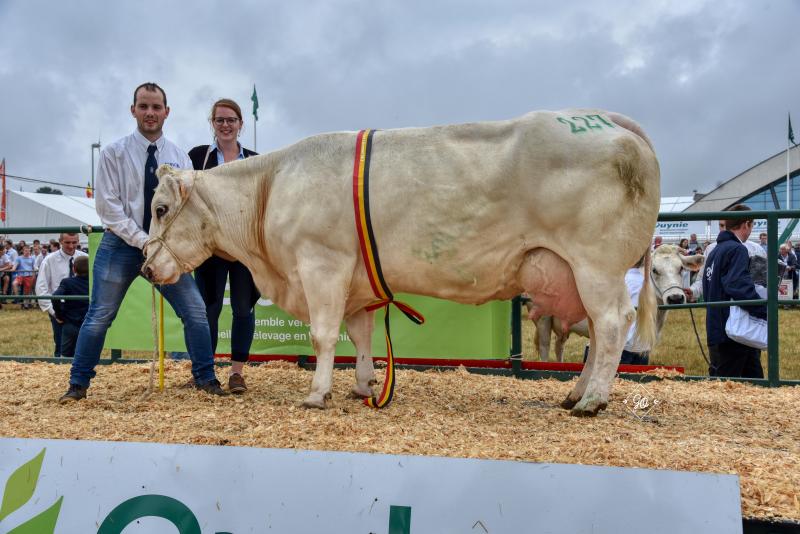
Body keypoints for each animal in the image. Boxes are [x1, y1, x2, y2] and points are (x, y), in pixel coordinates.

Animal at [141, 110, 660, 418]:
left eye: (161, 208)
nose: (145, 268)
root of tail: (607, 121)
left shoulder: (321, 262)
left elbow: (324, 335)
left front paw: (317, 393)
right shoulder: (357, 280)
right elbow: (361, 335)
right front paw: (365, 385)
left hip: (596, 264)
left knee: (611, 323)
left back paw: (591, 400)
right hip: (584, 271)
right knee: (599, 331)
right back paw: (574, 393)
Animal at [528, 247, 704, 364]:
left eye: (681, 268)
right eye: (654, 270)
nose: (676, 298)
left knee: (559, 346)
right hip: (543, 318)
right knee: (544, 346)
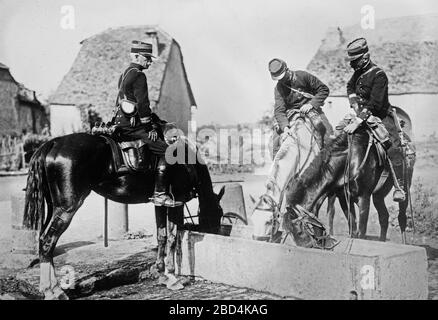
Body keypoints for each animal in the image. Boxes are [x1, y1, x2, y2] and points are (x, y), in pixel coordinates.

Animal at [22, 131, 224, 298]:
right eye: (218, 214)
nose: (215, 231)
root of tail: (53, 143)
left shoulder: (160, 203)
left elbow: (162, 236)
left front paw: (161, 273)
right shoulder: (178, 202)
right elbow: (173, 237)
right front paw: (172, 277)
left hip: (54, 207)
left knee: (44, 241)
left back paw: (51, 288)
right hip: (67, 208)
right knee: (47, 242)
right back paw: (53, 291)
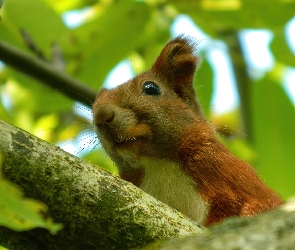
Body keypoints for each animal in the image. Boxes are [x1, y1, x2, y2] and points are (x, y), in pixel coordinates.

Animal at [93, 35, 284, 227]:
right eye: (94, 106)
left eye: (150, 88)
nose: (102, 115)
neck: (158, 163)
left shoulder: (220, 167)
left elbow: (248, 205)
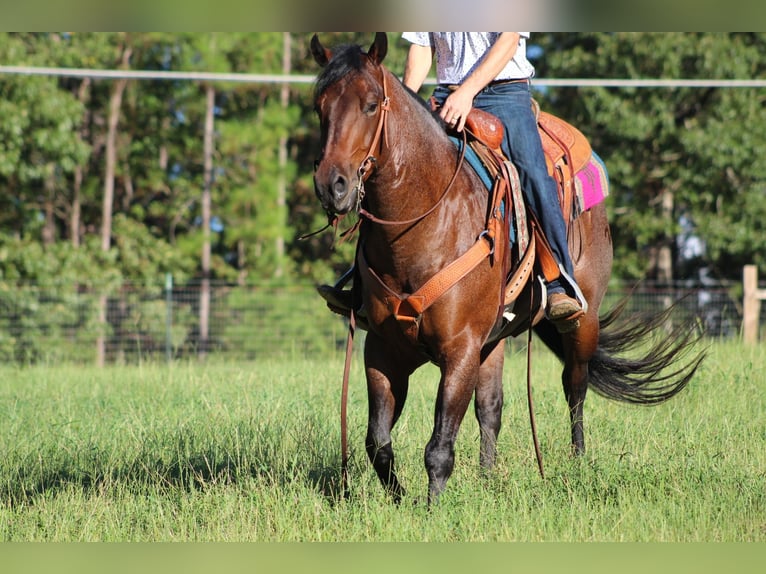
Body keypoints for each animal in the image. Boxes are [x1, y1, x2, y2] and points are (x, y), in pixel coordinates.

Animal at [308, 33, 704, 506]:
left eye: (371, 105)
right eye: (319, 105)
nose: (332, 186)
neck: (426, 221)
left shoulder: (459, 350)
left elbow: (438, 447)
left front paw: (431, 509)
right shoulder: (384, 349)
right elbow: (378, 443)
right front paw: (401, 499)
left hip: (583, 320)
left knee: (575, 386)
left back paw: (576, 462)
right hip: (493, 340)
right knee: (491, 407)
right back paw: (487, 477)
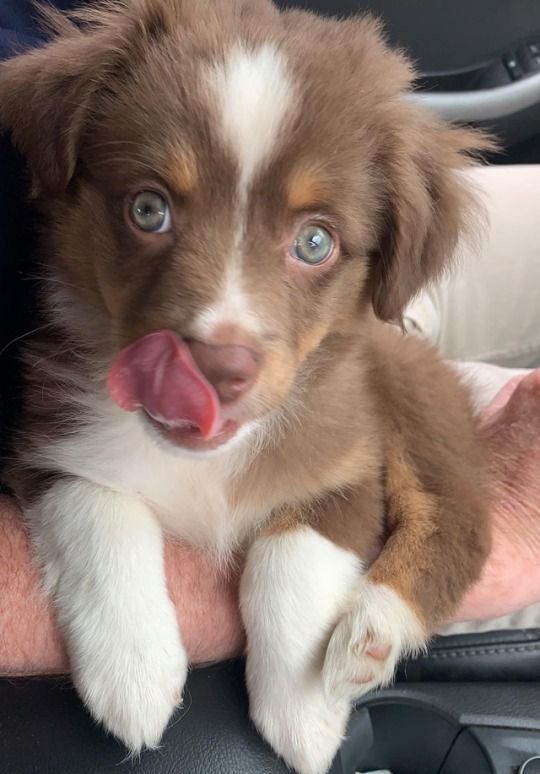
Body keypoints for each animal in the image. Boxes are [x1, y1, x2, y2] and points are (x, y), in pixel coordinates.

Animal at [0, 3, 492, 772]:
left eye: (315, 242)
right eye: (148, 209)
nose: (214, 369)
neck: (205, 463)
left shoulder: (349, 463)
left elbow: (288, 555)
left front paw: (302, 707)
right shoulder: (46, 442)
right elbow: (101, 512)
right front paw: (133, 670)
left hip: (413, 405)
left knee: (458, 519)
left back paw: (372, 629)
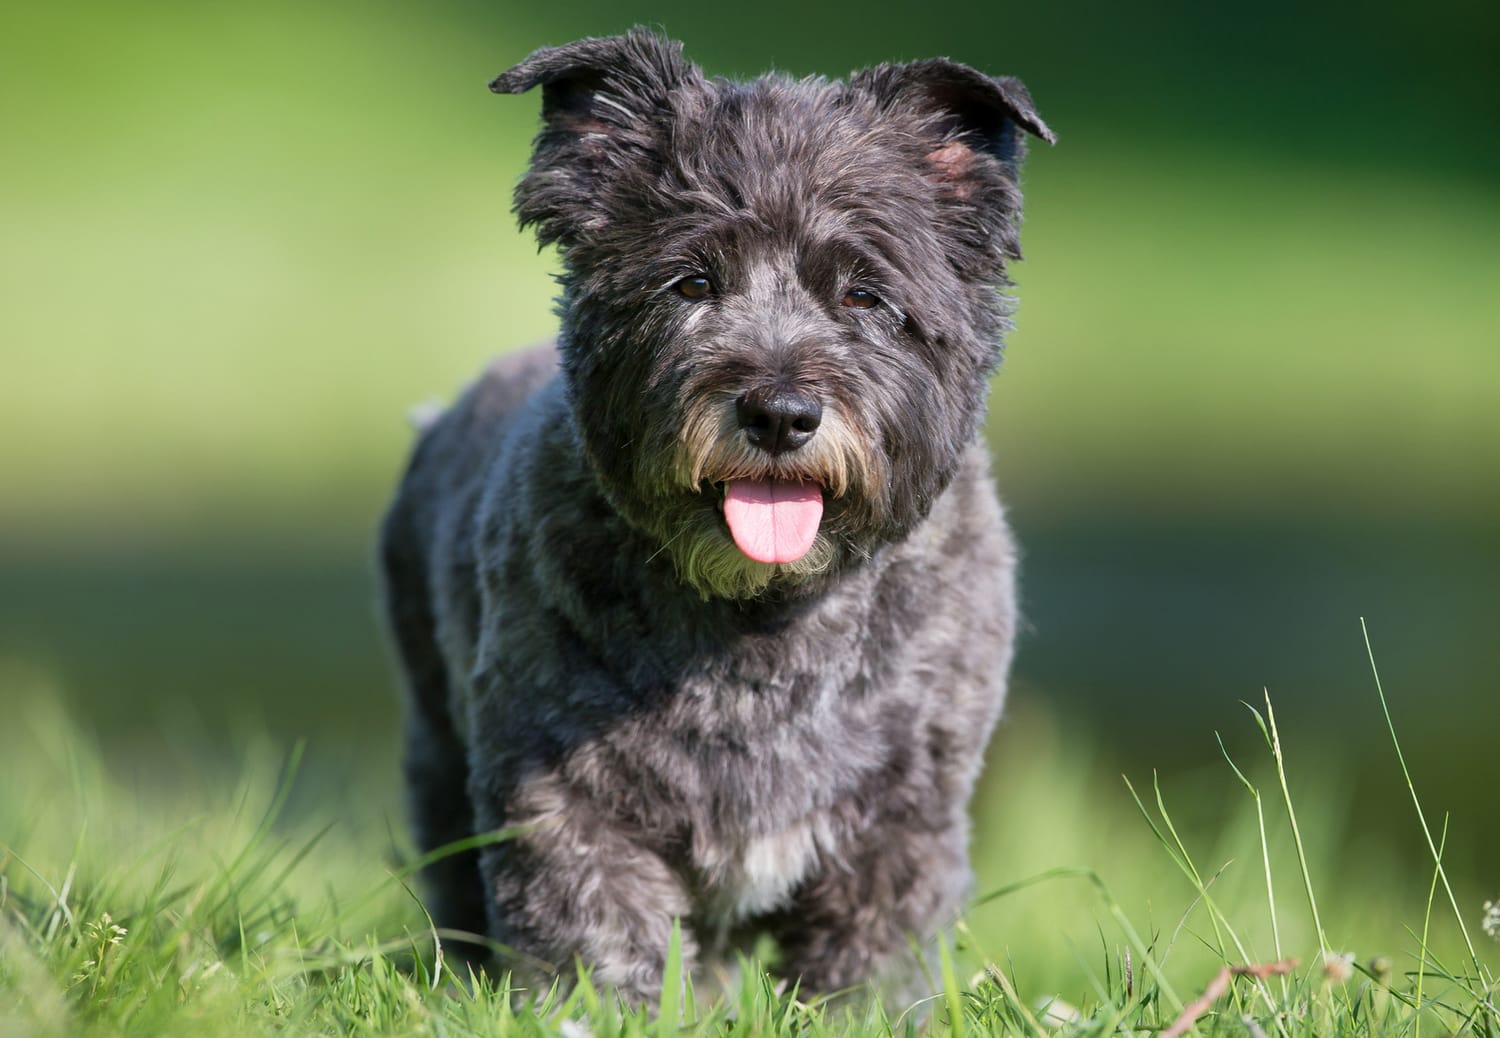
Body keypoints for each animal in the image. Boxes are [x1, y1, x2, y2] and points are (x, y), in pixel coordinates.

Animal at [378, 30, 1056, 1008]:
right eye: (691, 281)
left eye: (863, 294)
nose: (778, 413)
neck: (765, 619)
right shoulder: (566, 799)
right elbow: (596, 936)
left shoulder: (902, 818)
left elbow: (872, 961)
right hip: (437, 744)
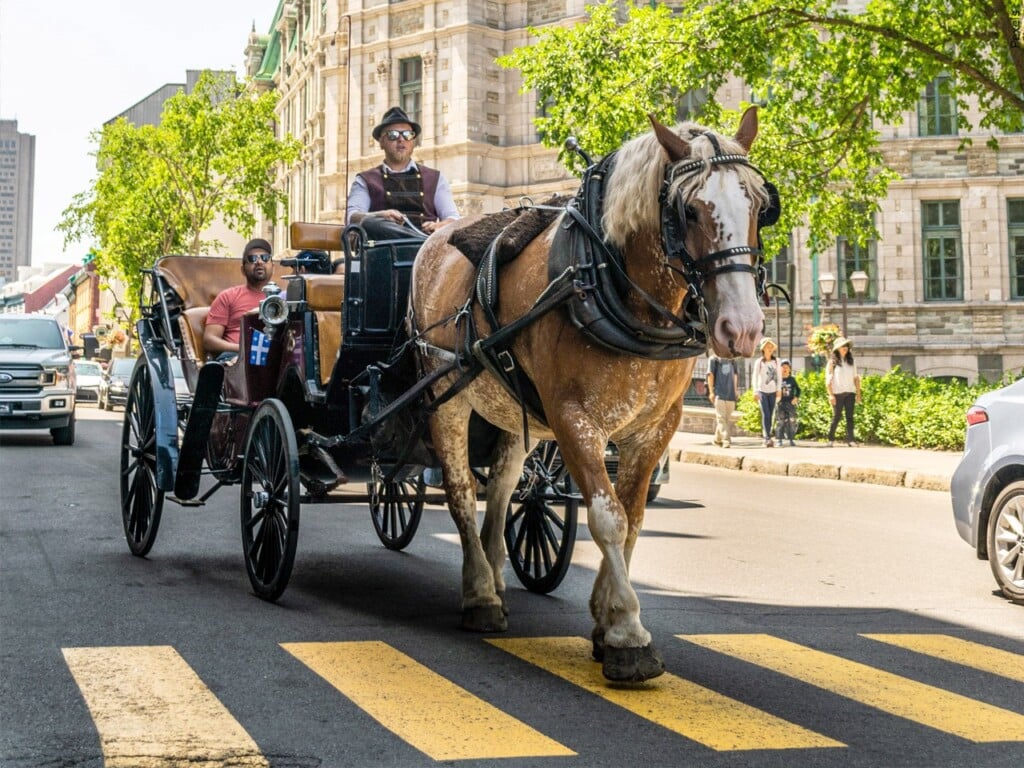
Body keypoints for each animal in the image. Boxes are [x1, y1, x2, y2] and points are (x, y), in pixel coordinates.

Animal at [409, 106, 774, 682]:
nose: (741, 328)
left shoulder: (655, 427)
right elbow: (607, 517)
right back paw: (480, 593)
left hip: (513, 409)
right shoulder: (573, 419)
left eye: (761, 204)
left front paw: (605, 618)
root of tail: (434, 235)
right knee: (461, 489)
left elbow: (633, 518)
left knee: (504, 486)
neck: (604, 280)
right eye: (690, 211)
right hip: (448, 395)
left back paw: (496, 573)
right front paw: (627, 632)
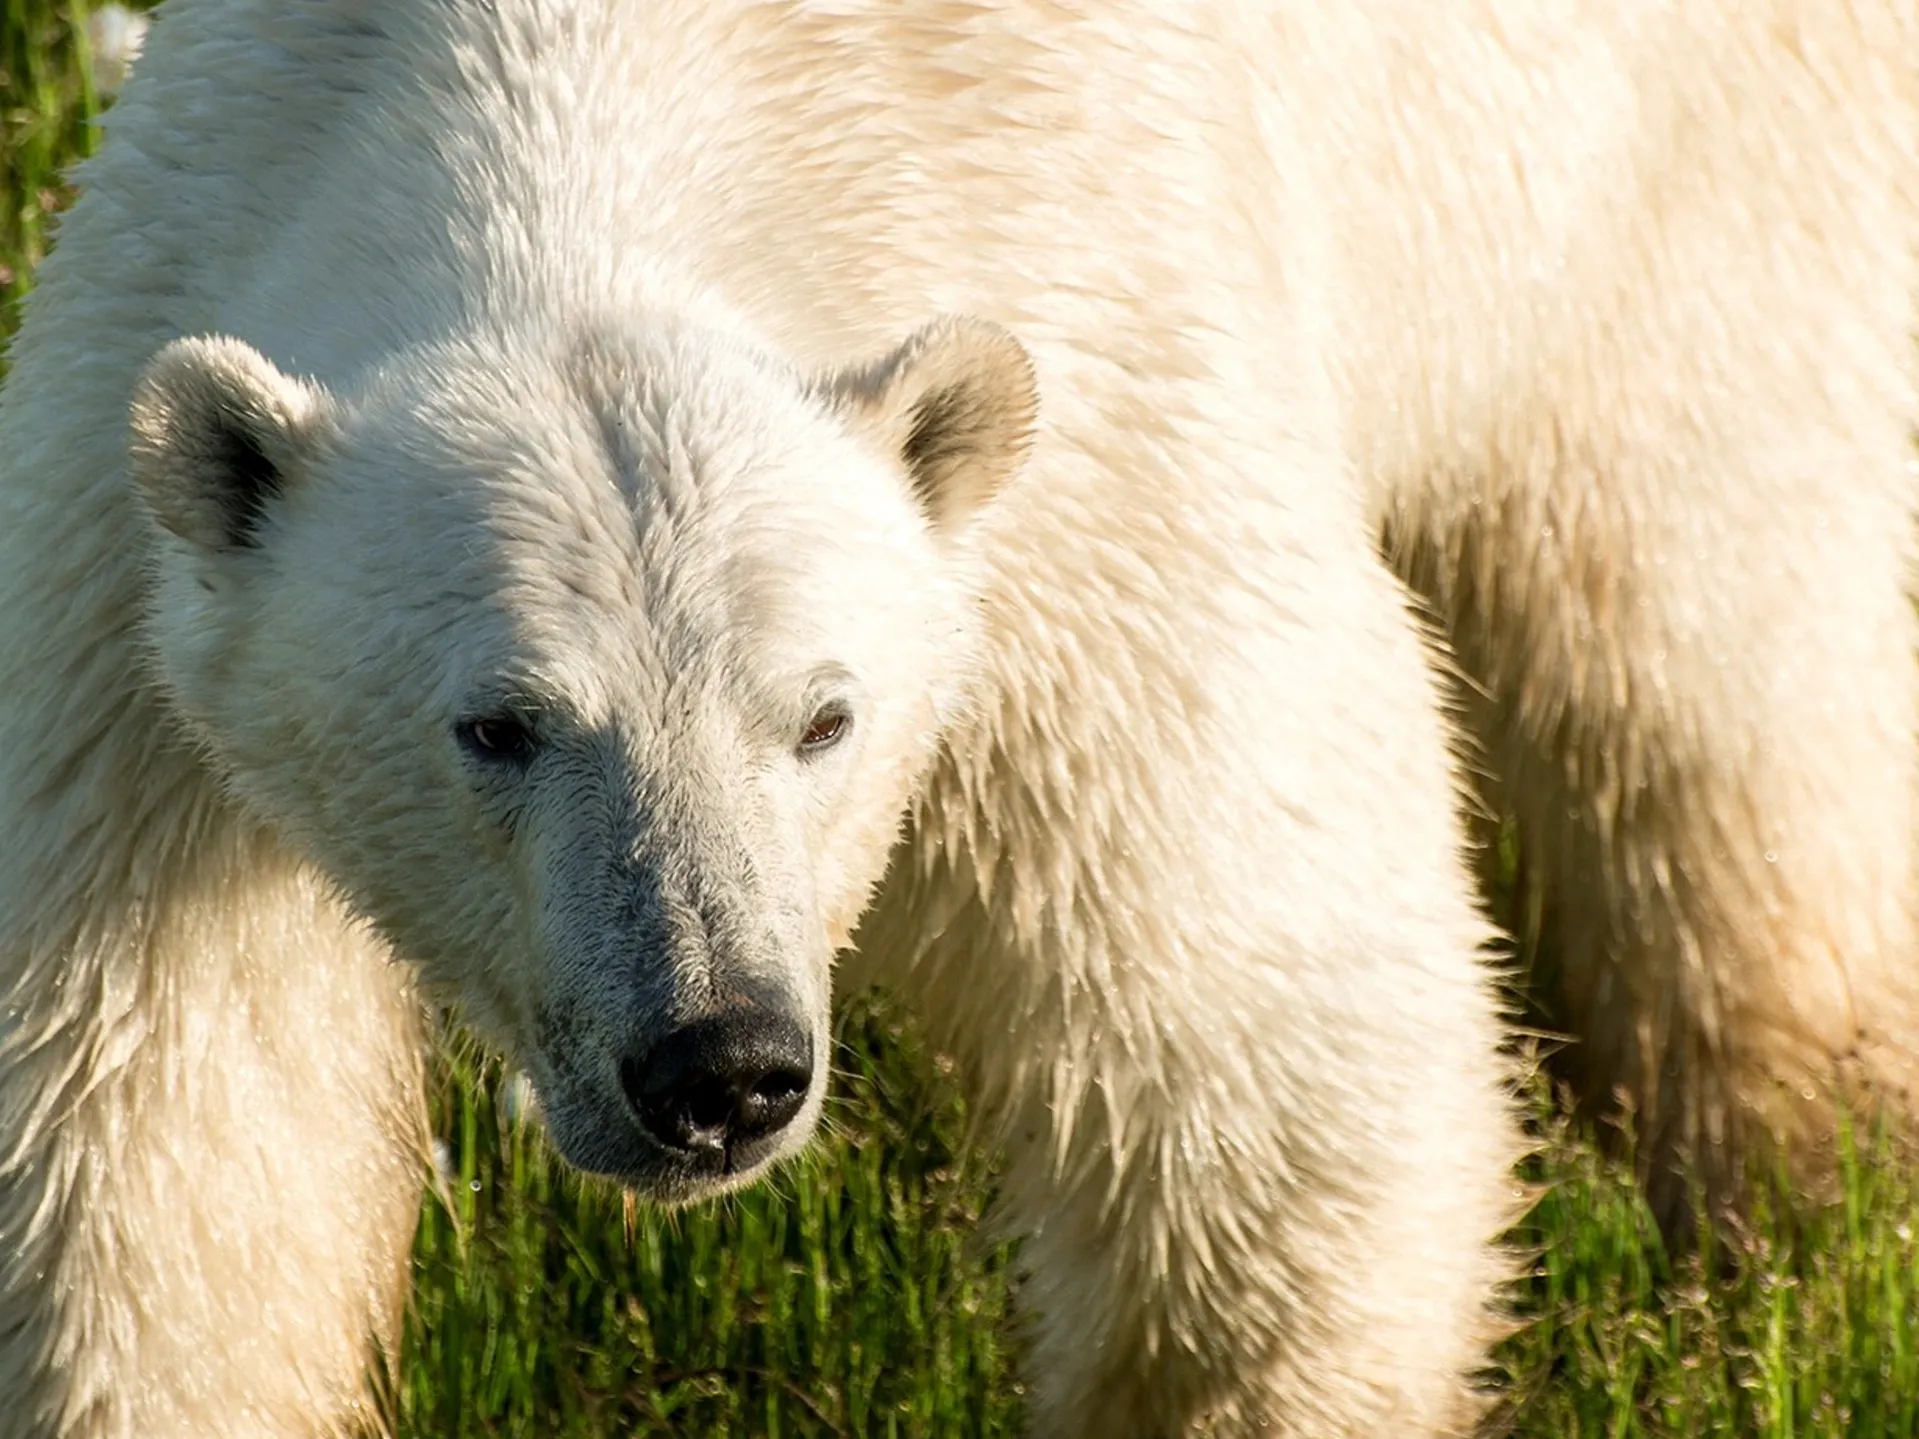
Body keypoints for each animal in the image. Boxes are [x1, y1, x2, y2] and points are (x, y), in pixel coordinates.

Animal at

• **WHAT THE EXERCISE ASKS**
Every line containing the string "front" is required; copy each such line from the data.

• **EXERCISE ANSWER**
left front paw: (317, 393)
right front paw: (365, 385)
left front paw: (161, 273)
right front paw: (172, 277)
left front paw: (431, 509)
right front paw: (401, 499)
left front paw: (302, 707)
right front paw: (133, 670)
left front paw: (605, 618)
right front paw: (627, 632)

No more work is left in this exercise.